The docs also note that guitar palsy can be brought on by a "sudden or peculiar motion," like the Townshend-slash that felled Grassroot's guitarist Warren Entner onstage some years back.

The cure? Well, piano is nice

Rick Johnson

Zwol In A Day's Work

DETROIT, Mi-Hello, fellow crime-haters. My first contact with Walter Zwol occurred indirectly one snivelling afternoon last October. Bits and pieces of his persona had crawled, wormlike, into the office under the premise of promotional purposes. And lemme just tell ya that square, white vinyl records were the last thing I needed. So everybody's got problems, right?

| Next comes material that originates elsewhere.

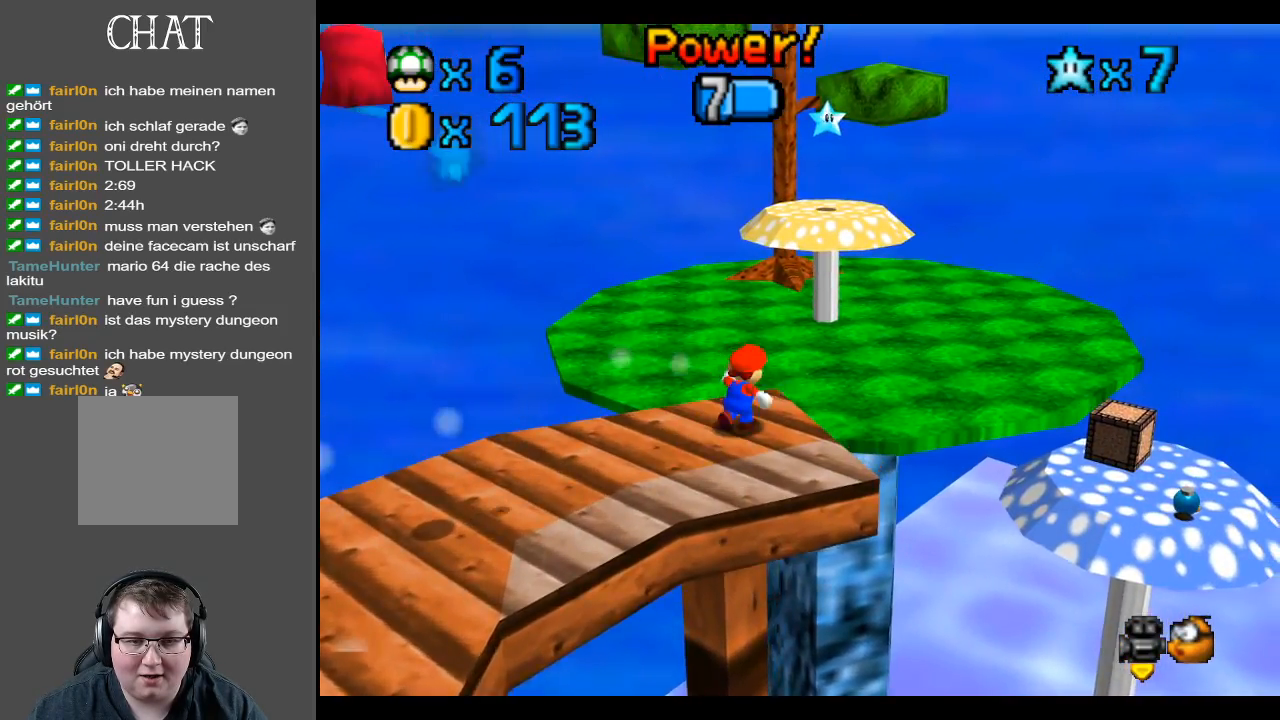
{"buttons": [], "left_stick": "up-right", "right_stick": "center", "events": [[117, "A", "down"], [283, "A", "up"]]}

But even more insidious than the records was the adjoining literature. My initial suspicious glance revealed a harmless "Everyday Biography"; only a first-class clown would have believed that to be important. For you see, there was a second biography stashed noiselessly beneath the first, a Psychobiograph. Right there in the title, plain enough to poke my red-racked private eyes out, were phrases like, "A pixie with balls", "A blistering orgams of being", "Sex giver and receiver" ... I mean, where was this Walter cat coming from? Or more importantly . . . where was he headed?

We were to meet at the Salamander Lounge—just the kind of slippery, underrock place you'd expect to find this amphibian mucking around in. One two-eyed look around told me that I'd gotten there before he had, so I took a leathered seat and bided time with an imported beer . Suddenly I spotted his Mr. Clean chromedome blare its way into the room like something out of a mug shot nightmare. We repaired to a booth, where my adversary proceeded to taunt me with his tiny little crimes against society such as walking on chair seats, turning accent lights around backwards—piquant non-raps that any cool-hand court would blow off its collective desk like so much dust. Still, a disorderly conduct charge could keep him off the streets for at least a short while.

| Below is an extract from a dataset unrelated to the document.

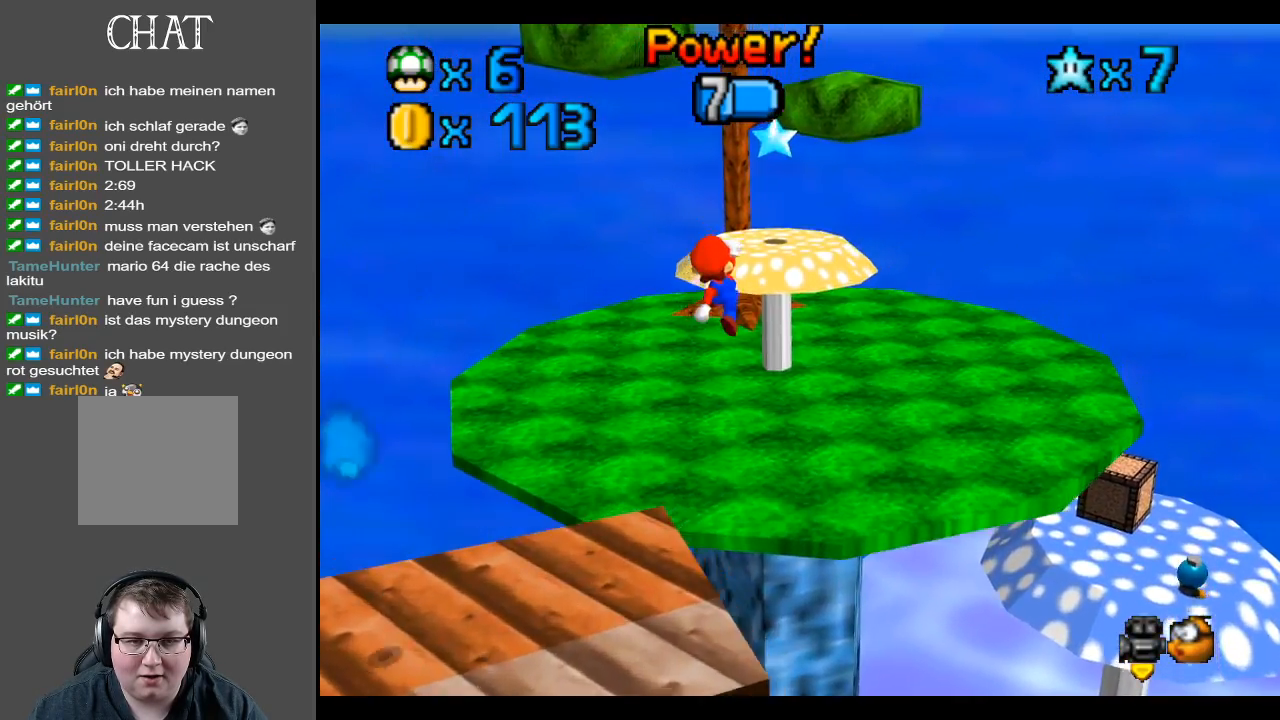
{"buttons": [], "left_stick": "center", "right_stick": "center", "events": [[83, "Y", "down"], [217, "Y", "up"], [283, "Y", "down"], [283, "left_stick", "up"], [400, "Y", "up"], [500, "left_stick", "center"]]}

I made a break for the phone under the guise of a "bladder sabbatical," which had worked on three cases last week. But when I came nonchalantly back to the booth to await the arresting officers, all that remained was a drip-dry glass where once had been his Marguerita and some "ice cream colors melting on life's canvas." ~

So, a funny guy, huh? But I'll keep after him ... I must. It's Zwol one man can do.

Alan Madeleine

5 Years Ago

What Would The Colonel Say?

Chattanooga radio station WFLI recently held an "Elvis Presley Escape" contest and the prize, according to the ad placed in the Chattanooga Times, was this: "Some lucky couple will spend the most amazing week ever, three days in Las Vegas . . . climaxing with Elvis onstage at the Sahara Hotel?' Anyone with pictures of said perversion should contact CREEM immediately.